* _PASSAGE TO READ_
Due to the world financial crisis and its lingering effects on business in Dubai, virtually no work has been carried out on the ship and rumors have persisted the virtually abandoned QE2 would either be sent to Asia, either to be scrapped in China or converted into a floating luxury hotel, shopping mall and museum… and so it goes.
TSS Duke of Lancaster
Launched in 1956, the TSS Duke of Lancaster was built at the Belfast shipyards of Harland & Wolff where the RMS Titanic was constructed almost a half-century earlier. The 4,450 ton, 1,800 passenger steamer operated as a passenger ferry on the Heysham-Belfast route and as a cruise ship calling at a variety of European ports from Spain to Norway for the better part of two decades. In November of 1978, the venerable Duke was retired from service on the seas… a new, landlocked career was about to begin.
In August of 1979, the ship was moved to Llanerch-y-Mor near Mostyn, Wales to become a static leisure center known as “The Fun Ship”. Legal issues and turf tussles with the local council crippled the ownership group’s business model, however, and the Duke’s slab sides were gradually covered by rust and unauthorized graffiti. The latter must have given somebody an idea because surprisingly, there’s life in the old Duke yet: as the largest open air art gallery in the UK.
(image via: Mike (pentlandpirate))
Beginning in August of 2012, a commission was offered to Latvian graffiti artist Kiwie who spray-painted a large-scale artwork on the ship’s side. Kiwie’s work was augmented and complemented by a wealth of “bright and surreal” graffiti by acclaimed artists including Dale Grimshaw, Dan Kitchener, Snub23, Spacehop, and Fin DAC. The latter’s eye-popping “Mauricamai” covers most the Duke’s stern and has been breathtakingly captured above by Flickr user Mike.

* _REQUIREMENT_
In the text about retired ships, which Latvian graffiti artist received the commission in August of 2012 to paint on the side of the TSS Duke of Lancaster?

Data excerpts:
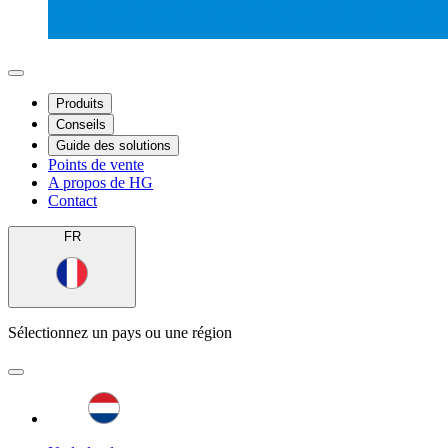
Produits
Conseils
Guide des solutions
Points de vente
A propos de HG
Contact
FR
Sélectionnez un pays ou une région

* _PROBLEM SOLUTION_
Kiwie